Sebagai Muslim, kita harus ingat akan kematian, cepat atau lambat, kita akan sampai pada waktunya. Dan mati itu sendiri bukanlah akhir dari segalanya, tapi justru kematian itu adalah awal dari kehidupan yang panjang. Mati adalah kehidupan akhirat yang merupakan pertanggung jawaban dan hasil dari kehidupan dunia yang fana.

Dan mereka berkata:

وَقَالُوا مَا هِيَ إِلَّا حَيَاتُنَا الدُّنْيَا نَمُوتُ وَنَحْيَا وَمَا يُهْلِكُنَا إِلَّا الدَّهْرُ  ۚ  وَمَا لَهُمْ بِذَٰلِكَ مِنْ عِلْمٍ  ۖ  إِنْ هُمْ إِلَّا يَظُنُّونَ

Artinya: “Dan mereka berkata: “Kehidupan ini tidak lain hanyalah kehidupan di dunia saja, kita mati dan kita hidup dan tidak ada yang akan membinasakan kita selain masa”, dan mereka sekali-kali tidak mempunyai pengetahuan tentang itu, mereka tidak lain hanyalah menduga-duga saja.” (QS. Al-Jatsiah 24).

Sebab itu jelas bahwa hukum tidak percaya pada hari akhir adalah haram. Banyak ayat Al Qur’an yang menjelaskan, seseorang yang tidak percaya hari akhir tandanya tidak percaya pada Al Qur’an dan tidak percaya pada Allah SWT.

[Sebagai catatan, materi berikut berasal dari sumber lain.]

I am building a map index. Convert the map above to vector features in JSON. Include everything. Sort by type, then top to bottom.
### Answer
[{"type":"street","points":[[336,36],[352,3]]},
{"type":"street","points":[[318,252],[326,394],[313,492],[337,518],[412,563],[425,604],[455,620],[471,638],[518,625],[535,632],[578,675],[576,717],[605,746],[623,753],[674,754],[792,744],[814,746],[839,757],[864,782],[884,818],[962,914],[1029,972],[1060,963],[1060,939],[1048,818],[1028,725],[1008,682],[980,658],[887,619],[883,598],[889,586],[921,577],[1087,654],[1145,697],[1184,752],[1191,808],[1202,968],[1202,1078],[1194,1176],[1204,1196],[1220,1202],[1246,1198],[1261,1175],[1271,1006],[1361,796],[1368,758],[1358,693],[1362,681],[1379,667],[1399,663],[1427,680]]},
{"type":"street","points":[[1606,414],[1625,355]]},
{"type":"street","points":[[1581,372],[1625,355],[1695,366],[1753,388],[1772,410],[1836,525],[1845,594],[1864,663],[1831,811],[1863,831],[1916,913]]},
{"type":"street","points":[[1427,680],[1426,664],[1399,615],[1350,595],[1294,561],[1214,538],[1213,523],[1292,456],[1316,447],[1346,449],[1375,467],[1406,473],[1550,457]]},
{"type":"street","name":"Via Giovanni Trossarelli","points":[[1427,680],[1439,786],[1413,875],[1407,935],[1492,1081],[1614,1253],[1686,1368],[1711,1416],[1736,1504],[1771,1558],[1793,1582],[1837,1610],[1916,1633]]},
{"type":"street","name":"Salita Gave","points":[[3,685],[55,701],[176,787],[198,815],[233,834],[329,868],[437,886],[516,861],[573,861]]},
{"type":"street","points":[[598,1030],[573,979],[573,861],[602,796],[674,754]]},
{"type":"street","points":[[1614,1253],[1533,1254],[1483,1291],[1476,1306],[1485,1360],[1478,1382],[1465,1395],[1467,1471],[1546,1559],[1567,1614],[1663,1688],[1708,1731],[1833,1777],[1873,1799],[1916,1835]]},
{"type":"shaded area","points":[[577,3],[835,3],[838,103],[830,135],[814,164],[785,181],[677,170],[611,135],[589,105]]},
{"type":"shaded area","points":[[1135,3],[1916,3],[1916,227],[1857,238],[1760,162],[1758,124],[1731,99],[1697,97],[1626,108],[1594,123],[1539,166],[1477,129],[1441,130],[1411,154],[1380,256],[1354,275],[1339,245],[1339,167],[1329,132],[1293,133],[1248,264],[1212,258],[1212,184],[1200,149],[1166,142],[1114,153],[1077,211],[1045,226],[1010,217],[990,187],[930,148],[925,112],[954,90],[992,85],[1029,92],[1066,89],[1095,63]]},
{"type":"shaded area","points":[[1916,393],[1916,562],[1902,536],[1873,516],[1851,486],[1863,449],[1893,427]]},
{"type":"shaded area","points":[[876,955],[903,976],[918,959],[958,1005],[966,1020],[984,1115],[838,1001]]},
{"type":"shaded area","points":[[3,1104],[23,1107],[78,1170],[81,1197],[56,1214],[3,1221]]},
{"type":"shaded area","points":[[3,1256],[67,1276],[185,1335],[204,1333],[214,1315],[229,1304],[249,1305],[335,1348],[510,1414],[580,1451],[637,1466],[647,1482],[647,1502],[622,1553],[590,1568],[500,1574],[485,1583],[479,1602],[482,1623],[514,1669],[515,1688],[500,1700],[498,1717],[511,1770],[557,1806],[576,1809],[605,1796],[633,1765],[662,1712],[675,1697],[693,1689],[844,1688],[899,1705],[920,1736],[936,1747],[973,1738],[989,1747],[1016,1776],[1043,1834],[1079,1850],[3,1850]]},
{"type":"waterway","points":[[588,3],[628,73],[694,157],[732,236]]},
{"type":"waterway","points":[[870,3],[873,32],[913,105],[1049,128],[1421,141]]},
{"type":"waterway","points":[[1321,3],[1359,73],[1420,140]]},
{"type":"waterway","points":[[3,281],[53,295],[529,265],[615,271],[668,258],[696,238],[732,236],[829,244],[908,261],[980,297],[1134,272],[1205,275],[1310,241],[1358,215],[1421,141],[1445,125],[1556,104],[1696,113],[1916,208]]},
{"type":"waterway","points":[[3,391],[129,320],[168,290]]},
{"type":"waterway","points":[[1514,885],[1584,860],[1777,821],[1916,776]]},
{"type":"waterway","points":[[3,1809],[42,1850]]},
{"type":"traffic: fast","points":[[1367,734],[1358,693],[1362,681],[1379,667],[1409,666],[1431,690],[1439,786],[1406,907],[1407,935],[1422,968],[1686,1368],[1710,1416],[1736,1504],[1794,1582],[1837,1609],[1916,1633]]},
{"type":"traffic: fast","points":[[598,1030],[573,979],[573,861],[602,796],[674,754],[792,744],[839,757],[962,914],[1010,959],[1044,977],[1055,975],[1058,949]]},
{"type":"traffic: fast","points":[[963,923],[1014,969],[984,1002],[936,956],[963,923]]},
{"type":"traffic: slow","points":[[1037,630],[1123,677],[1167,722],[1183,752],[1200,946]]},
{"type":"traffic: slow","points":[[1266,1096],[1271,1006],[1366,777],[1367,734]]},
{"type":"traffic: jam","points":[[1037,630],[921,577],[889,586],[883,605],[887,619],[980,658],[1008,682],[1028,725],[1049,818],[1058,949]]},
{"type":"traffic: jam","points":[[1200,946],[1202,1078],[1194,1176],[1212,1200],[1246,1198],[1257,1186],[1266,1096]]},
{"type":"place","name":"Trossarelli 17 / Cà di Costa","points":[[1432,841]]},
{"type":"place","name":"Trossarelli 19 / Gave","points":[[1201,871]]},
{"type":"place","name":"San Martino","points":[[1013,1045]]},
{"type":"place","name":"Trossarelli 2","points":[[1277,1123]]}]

Manusia wajib percaya hari akhir agar jauh dari sengsara dunia akherat

Manusia yang tidak meyakini kehidupan akhirat akan mengakibatkan dirinya masuk jurang kesengsaraan di akhirat kelak. Akibat manusia merasa bebas dengan aturan dengan prinsip tidak menghiraukan aturan, hingga menjadi faktor timbulnya kerusakan moral masyarakat.

Tidak mempercayai hari akhir

Dengan tidak percaya pada hari akhir mengakibatkan hidup hanya fokus pada duniawi. Akibatnya pandangan yang akan dituju pada imbalannya hanya bersifat duniawi. Dan segala sesuatu, baik atau tidak, bermanfaat atau mudharat itu selalu dilihatnya dari kaca mata duniawi. Kesemuanya itu sifatnya materi, sehingga sangat berkembang pemikiran dan prilakunya yang menunjukkan sikap materialis.

Percaya pada hari akhir ialah wajib

Begitu pentingnya keimanan kepada adanya hari akhirat atau kehidupan sesudah kematian. Muslim harus berusaha untuk selalu ingat kepada kematian. Salah satu alternatif kita bisa melakukannya dengan ta’ziah kepada orang yang mati, mengurus jenazah, ziarah kubur termasuk menjenguk orang sakit. Demikian juga membaca riwayat hidup orang-orang yang bercita-cita tinggi untuk mati di jalan Allah.

Melaksanakan berbagai peribadatan di dalam islam merupakan di antara cara-cara untuk ingat akan mati. Pada kesimpulannya kematian seseorang merupakan nasihat pada kita bahwa cepat atau lambat kita pasti mati.

 

Bagaimana Hukum tidak Percaya Pada Hari Akhir
Bagaimana Hukum tidak Percaya Pada Hari Akhir

Demikian ulasan singkat tentang Bagaimana Hukum tidak Percaya pada Hari Akhir?. Semoga dapat bermanfaat dan menambah ilmu pengetahuan untuk kita semua. Terimakasih.